Pois a Maria da Conceição era simpática e era bonita, reunindo estas duas qualidades em grau excepcionalmente elevado.
Tomou a avó encargo da sua educação, para alivio dos pais, já com um bom peso em cima dos ombros, dois rapazes e três raparigas, nenhum dos rapazes hábil para ganhar, e nenhuma das raparigas capaz de aprender, duas gêmeas, contando escassos cinco anos.

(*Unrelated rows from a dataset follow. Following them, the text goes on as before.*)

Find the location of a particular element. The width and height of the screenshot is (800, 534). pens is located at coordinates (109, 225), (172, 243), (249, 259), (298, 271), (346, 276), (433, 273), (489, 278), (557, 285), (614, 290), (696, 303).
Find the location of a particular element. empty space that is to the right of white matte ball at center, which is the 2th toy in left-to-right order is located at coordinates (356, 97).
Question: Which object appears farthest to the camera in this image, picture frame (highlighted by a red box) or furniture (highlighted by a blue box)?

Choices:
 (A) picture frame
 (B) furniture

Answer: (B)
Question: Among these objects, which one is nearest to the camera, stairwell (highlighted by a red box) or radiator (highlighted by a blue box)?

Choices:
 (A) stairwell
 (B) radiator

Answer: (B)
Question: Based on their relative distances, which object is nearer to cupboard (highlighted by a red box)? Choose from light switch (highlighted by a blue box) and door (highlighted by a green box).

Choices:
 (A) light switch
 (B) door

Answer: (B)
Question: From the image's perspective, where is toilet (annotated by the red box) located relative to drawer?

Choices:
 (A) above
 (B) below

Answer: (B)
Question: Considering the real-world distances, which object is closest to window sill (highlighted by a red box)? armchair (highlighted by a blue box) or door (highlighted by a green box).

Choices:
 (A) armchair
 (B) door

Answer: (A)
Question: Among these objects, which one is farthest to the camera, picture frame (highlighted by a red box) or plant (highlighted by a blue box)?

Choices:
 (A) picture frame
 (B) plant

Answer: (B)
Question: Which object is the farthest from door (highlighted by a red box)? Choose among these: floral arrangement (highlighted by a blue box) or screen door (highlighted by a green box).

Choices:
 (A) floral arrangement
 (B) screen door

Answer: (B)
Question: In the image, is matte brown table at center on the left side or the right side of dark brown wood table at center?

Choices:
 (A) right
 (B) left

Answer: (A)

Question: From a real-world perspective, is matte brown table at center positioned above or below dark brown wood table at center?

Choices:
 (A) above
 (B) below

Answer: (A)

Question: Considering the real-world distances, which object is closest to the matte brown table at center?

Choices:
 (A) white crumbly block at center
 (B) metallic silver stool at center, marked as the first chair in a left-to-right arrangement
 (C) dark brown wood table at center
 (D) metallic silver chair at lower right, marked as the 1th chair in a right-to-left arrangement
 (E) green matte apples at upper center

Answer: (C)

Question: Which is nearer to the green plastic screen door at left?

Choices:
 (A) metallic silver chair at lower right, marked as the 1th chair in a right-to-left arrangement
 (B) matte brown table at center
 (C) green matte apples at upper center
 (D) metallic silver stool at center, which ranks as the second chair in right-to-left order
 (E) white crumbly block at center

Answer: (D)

A avó da Maria da Conceição era pessoa muito devota, rigorosamente educada nos princípios da religião católica, apostólica e romana. Não era beata, não era sequer igrejeira, chamando assim às pessoas que trocam a casa pelo templo, algumas preferindo ao templo a sacristia. Ouvia missa todos os domingos, confessava-se todos os anos, e só por grave incomodo de saúde não jejuava em dias de preceito. Não dava esmola a todos os pobrezinhos que batiam à sua porta, porque não lho permitiam as suas posses; mas fazia todo o bem que podia, sem alarde nem ostentação, nos precisos termos do Evangelho — a sua mão esquerda ignorava os benefícios que fazia a sua mão direita.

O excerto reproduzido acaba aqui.